◆ Task brief
Filter this data down to the lines that hold "Holder", and copy them.

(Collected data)
|---|

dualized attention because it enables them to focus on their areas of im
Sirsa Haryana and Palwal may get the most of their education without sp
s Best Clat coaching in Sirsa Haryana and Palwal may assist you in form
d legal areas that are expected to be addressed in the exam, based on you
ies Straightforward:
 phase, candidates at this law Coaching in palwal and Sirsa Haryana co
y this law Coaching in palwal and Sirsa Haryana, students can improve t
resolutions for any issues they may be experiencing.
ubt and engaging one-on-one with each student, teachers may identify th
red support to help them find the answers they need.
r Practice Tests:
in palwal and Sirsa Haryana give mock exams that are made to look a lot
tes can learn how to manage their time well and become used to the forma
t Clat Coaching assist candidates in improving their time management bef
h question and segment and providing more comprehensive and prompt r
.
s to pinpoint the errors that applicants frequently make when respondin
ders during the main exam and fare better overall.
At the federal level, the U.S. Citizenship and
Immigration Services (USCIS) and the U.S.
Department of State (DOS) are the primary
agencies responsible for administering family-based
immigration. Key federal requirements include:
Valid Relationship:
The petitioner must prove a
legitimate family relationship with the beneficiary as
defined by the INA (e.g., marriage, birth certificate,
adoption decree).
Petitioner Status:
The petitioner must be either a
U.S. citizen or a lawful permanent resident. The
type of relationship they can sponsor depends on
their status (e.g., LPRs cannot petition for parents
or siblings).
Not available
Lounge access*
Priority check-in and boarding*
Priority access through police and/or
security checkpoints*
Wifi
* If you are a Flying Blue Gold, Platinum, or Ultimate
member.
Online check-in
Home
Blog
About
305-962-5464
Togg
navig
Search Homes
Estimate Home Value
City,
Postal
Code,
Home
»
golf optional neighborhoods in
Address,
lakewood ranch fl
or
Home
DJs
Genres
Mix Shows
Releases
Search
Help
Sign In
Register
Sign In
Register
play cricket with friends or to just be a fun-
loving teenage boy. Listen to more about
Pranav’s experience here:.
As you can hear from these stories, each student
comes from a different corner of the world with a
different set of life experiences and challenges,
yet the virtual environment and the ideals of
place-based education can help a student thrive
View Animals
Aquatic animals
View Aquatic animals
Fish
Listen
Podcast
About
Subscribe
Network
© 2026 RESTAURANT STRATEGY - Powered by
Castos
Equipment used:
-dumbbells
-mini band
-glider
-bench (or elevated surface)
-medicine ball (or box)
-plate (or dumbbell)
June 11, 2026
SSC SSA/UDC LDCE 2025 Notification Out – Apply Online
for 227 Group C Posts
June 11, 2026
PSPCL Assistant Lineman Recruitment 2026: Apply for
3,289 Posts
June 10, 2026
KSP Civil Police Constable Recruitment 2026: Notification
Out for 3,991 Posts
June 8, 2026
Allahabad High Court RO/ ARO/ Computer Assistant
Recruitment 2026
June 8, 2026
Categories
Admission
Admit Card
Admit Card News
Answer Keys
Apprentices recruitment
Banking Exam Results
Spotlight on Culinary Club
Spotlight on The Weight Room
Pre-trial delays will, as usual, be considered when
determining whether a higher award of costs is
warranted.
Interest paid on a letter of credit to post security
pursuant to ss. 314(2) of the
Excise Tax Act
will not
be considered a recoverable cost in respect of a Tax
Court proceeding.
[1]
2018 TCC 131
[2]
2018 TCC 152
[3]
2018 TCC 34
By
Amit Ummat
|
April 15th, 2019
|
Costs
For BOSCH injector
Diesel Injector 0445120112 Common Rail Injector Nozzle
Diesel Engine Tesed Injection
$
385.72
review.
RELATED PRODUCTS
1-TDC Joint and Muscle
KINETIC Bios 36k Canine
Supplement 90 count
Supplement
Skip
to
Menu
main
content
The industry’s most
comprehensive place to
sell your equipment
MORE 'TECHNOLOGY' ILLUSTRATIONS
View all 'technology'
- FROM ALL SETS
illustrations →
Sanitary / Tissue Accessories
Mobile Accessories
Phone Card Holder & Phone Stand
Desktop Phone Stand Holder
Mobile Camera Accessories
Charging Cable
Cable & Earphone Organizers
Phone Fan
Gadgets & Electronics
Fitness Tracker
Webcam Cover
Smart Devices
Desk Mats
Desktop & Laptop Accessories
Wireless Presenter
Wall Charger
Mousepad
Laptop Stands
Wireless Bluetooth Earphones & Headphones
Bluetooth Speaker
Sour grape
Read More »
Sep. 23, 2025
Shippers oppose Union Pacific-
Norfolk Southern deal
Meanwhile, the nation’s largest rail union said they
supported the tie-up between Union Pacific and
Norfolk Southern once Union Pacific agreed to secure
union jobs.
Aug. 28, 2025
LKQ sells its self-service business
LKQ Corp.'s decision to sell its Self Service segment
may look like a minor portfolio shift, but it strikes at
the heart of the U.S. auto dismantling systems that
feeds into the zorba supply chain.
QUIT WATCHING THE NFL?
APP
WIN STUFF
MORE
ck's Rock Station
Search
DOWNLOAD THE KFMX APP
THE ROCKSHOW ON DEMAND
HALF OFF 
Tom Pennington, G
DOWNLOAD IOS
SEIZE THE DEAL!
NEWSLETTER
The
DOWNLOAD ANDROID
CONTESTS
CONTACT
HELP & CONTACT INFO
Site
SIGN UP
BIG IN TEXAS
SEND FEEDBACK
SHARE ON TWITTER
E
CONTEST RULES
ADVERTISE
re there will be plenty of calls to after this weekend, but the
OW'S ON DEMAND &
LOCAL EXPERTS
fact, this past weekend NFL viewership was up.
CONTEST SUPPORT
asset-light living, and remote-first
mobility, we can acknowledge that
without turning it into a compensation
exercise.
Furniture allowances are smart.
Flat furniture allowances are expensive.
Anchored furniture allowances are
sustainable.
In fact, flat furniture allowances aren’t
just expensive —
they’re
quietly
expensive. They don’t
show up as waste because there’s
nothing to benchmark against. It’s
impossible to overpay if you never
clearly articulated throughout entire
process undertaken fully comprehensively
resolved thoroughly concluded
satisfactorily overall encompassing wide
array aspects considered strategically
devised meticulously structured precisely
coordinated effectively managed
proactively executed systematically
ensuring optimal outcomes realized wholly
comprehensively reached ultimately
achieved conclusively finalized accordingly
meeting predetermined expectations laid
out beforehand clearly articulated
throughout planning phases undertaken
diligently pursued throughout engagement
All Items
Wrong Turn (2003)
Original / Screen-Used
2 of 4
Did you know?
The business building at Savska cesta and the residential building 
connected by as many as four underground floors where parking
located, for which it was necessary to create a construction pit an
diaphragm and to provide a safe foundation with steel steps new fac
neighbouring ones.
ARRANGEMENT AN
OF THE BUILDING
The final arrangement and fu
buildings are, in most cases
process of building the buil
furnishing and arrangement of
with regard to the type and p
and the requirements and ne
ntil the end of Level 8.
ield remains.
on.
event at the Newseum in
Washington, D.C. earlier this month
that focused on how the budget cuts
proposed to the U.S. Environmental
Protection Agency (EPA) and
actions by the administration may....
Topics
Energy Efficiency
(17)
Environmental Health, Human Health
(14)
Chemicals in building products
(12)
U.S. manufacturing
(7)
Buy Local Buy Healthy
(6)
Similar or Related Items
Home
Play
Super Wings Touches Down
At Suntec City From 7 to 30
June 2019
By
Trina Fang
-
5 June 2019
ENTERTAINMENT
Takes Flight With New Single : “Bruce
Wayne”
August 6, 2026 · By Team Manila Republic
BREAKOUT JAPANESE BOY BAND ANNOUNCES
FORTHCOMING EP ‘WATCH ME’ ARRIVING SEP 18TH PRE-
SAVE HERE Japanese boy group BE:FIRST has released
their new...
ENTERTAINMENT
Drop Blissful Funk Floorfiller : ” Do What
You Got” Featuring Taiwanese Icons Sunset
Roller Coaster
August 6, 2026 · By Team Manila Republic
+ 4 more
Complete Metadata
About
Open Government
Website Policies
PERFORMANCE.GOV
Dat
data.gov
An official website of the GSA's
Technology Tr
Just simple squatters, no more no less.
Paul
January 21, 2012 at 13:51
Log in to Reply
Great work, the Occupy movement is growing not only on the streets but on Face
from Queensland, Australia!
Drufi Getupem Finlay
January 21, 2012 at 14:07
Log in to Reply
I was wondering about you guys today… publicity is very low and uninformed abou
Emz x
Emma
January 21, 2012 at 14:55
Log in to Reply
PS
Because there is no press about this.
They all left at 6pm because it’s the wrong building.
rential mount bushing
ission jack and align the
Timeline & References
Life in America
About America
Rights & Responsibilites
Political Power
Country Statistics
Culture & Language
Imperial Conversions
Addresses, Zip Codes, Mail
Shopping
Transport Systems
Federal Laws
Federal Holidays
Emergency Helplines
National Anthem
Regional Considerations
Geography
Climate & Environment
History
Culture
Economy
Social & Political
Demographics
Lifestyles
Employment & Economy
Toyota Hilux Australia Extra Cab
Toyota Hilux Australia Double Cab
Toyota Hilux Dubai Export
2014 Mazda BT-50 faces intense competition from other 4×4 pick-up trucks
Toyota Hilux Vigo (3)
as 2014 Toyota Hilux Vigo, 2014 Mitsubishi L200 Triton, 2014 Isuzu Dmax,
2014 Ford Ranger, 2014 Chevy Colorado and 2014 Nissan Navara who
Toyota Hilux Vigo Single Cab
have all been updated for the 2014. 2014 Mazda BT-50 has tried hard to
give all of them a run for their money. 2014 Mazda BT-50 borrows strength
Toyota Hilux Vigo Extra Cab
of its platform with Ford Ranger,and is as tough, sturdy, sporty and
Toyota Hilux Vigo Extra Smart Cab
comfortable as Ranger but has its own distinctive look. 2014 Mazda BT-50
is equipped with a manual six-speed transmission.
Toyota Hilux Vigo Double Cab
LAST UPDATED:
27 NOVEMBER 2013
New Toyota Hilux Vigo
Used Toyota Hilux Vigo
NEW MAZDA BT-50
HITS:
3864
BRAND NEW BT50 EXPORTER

|---|

◆ Response to the task
Phone Card Holder & Phone Stand
Desktop Phone Stand Holder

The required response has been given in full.